|
|
|
|
Açıklanan bu maddi hukuk kuralları, somut olay ortaya konularak değerlendirildiğinde;
Davacı/borçlu vekili tarafından dosyaya sunulan 11.04.2007 tarihli Ticaret Sicili Gazetesi örneğine göre, davacı/borçlu Y. G.’in, münferit imzası ile, keşideci Algrup Görsel İletişim Sis. San. ve Tic. A.Ş. ni üç yıl süreyle temsil ve ilzama yetkili olduğu ve takip konusu bononun ön yüzünde bulunan her iki imzanın da keşideci şirket kaşesi üzerine davacı/borçlu Yaşar G. tarafından atıldığı, bu hususun davacı vekilince de kabul edildiği dikkate alındığında atılan ikinci imzanın aval şerhi olmadığı belirgindir.
O halde, Yerel Mahkemenin aynı gerekçeye dayalı direnme kararı usul ve yasaya uygun olup, onanmalıdır.
|
|
 |
|
 |
|
Yukarıdaki kısma dikkatle bakıldığında HGK kararının "çift imzanın da kaşe üzerinde mevcudiyeti, buna rağmen aval verenin adının senette yer almaması" olgusuna dayalı olduğu anlaşılıyor.

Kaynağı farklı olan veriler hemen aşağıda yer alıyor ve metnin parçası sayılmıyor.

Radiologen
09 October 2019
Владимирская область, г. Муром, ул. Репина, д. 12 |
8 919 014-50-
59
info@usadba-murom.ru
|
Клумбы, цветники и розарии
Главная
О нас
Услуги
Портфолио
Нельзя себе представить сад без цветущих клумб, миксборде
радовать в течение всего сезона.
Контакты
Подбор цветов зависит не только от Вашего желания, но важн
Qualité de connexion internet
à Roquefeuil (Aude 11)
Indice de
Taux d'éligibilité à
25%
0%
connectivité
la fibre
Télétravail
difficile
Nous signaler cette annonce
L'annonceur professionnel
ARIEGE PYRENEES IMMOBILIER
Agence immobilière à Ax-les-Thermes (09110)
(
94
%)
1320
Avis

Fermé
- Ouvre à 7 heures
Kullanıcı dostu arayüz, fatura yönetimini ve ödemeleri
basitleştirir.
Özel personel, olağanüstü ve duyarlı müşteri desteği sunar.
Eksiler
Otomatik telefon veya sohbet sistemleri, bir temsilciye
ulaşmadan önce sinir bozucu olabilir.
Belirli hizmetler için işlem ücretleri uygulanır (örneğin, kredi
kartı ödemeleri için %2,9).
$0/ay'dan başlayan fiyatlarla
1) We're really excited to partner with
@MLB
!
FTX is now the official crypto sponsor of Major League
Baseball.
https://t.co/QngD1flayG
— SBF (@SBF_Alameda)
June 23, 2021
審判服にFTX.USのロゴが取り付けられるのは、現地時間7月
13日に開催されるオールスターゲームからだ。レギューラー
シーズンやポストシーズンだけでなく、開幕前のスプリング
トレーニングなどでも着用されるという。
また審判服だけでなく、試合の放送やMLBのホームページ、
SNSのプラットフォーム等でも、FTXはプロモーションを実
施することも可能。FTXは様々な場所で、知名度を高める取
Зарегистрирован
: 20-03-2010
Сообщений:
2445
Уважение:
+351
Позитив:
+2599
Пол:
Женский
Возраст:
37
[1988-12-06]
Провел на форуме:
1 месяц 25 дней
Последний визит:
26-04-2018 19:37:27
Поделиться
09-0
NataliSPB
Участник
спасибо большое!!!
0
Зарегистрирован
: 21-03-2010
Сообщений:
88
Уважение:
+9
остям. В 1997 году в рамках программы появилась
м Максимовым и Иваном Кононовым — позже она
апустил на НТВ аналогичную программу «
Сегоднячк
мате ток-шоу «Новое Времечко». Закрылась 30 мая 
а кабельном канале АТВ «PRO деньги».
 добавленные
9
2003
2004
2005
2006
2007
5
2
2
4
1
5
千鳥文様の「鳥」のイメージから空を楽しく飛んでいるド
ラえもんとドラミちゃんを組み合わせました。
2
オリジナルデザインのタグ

Eğer aval verenin adı senette ayrıca yer alıyorsa, bu durumda çift imzadan birinin şirketi temsilen, diğerinin ise şahsını ilzam amacıyla atıldığını kabulde zorunluluk vardır.
Bunun aksinin kabulü halinde "bonolarda şirket müdürünü kefil alabilmek için imzalarından birisini kaşe üzerine birisini de açığa bir yere almak gerekir" şeklinde usule, yasaya, yerleşik uygulamalara aykırı bir kural koymuş olursunuz.
Zannederesem somut olayda şirket müdürünün kaşe üzerine atmış olduğu iki imza mevcut ve adı da senet metninde yer almıyor. Bu boyutuyla somut olay adaletine uygun sayılabilirse de kararın hatalı olduğunu düşünüyorum.